I stare back because I can. Because I've got the gumption to do so.  Because I know my way home if anything were to happen. Because I know who to call if anyone messes with me.  Because I feel in my element enough to be sassy. Because I frankly don't fear them.  It's no longer "What could they do to me?", but "What would they actually do??" And because I've got some good cuss words under my belt. 

Plus, with my new found confidence, I like to mess with folks a bit.  For one, they don't expect the stare back.  It's especially fun to catch someone staring and if they avert their eyes, I keep staring because I'm sure that in a second, they'll turn around for another glance.  And when they do, BAM! I catch them again. Sometimes I catch one person 4 or 5 times until they're so ashamed they have to stop.  Sometimes, I even give them a thuggish jerk of my shoulders in a gesture of "what? huh? what do you think you're looking at?  You got something you want to say to me? Then why don't you come over and say it?"  They never do, of course.  :)

It's wonderful being on the winning side of this staring competition.
Even more wonderful knowing I'm doing it in India.
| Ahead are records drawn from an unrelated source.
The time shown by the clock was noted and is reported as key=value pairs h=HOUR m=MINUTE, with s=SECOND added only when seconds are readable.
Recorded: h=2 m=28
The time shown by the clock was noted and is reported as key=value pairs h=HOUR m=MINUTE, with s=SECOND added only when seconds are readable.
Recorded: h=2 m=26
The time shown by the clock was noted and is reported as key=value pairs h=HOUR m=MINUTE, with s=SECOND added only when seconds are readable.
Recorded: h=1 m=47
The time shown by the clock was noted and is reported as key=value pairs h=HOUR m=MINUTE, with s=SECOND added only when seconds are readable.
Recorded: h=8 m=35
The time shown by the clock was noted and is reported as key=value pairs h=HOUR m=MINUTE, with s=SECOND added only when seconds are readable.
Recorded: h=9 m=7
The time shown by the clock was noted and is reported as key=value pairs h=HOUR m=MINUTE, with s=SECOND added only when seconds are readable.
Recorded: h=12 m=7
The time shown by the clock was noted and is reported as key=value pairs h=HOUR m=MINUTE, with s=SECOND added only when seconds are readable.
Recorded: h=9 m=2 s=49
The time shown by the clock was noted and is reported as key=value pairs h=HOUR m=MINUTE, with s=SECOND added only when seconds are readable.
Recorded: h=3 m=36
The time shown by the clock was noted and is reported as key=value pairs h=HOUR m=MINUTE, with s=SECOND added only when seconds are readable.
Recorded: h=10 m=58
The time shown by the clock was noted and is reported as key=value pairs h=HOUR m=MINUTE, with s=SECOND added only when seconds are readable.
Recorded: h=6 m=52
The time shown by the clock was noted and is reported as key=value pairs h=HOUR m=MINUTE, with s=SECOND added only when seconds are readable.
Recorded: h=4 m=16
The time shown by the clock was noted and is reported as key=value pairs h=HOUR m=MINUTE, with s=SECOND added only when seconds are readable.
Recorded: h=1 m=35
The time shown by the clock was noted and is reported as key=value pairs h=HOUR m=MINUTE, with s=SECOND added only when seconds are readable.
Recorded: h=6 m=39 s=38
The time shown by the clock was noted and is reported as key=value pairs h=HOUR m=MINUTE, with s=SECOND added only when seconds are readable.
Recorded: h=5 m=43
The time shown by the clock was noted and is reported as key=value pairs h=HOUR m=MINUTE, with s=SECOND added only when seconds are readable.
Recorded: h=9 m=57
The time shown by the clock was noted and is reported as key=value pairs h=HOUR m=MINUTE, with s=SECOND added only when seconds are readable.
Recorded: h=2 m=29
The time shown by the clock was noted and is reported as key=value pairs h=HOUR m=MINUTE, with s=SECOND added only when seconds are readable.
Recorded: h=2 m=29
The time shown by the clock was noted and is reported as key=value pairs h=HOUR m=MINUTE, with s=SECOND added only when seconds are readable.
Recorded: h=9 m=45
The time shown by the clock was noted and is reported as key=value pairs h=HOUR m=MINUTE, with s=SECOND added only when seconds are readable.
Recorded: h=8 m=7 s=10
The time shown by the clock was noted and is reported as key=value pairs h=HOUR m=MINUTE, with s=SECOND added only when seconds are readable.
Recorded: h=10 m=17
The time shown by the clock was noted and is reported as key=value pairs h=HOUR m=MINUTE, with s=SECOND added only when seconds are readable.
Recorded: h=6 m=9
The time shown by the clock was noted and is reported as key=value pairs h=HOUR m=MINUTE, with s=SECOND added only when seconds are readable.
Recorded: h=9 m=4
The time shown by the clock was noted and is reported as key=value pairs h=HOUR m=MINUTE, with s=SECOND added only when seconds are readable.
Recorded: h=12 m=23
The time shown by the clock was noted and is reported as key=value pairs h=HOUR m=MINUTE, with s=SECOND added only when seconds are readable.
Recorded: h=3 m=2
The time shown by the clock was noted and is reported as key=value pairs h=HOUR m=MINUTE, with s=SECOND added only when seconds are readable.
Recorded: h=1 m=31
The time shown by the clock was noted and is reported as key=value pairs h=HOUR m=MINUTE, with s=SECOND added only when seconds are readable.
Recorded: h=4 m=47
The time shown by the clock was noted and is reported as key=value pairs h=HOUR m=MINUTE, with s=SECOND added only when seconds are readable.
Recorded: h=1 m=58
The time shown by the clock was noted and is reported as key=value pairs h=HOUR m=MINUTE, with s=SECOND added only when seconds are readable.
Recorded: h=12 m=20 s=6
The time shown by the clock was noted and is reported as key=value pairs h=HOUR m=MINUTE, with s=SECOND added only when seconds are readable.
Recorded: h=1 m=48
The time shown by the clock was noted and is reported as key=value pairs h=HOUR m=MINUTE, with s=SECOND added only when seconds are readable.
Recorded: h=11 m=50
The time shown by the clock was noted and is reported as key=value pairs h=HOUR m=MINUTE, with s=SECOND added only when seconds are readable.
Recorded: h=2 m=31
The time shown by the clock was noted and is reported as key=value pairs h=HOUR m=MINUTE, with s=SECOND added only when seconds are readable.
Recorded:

Bring it!
shelley

Monday, December 7, 2009

up to my eyeballs...

...in graduate school applications (applying to environmental/landscape design, sustainable development, and south asian diaspora/migration studies programs), studying for end of term exams (I'm giving a written exam of two years worth of music theory in some 2.5 weeks), and other projects going on at the school (including two or three which were not described in the previous post).  More details on the progress of all my work as I have some news. (In the meantime, if you want to send me an encouraging note or just generally good vibes so that I accomplish all of this like the raging rock star i aspire to be, by all means... :D)

i was almost feeling overwhelmed yesterday but then i remembered that i still get to see the beach, sit with Mansi, and enjoy a cup of chai practically every blesséd day. 

india, meri jaan...i love you more than I've ever loved anyone or anything.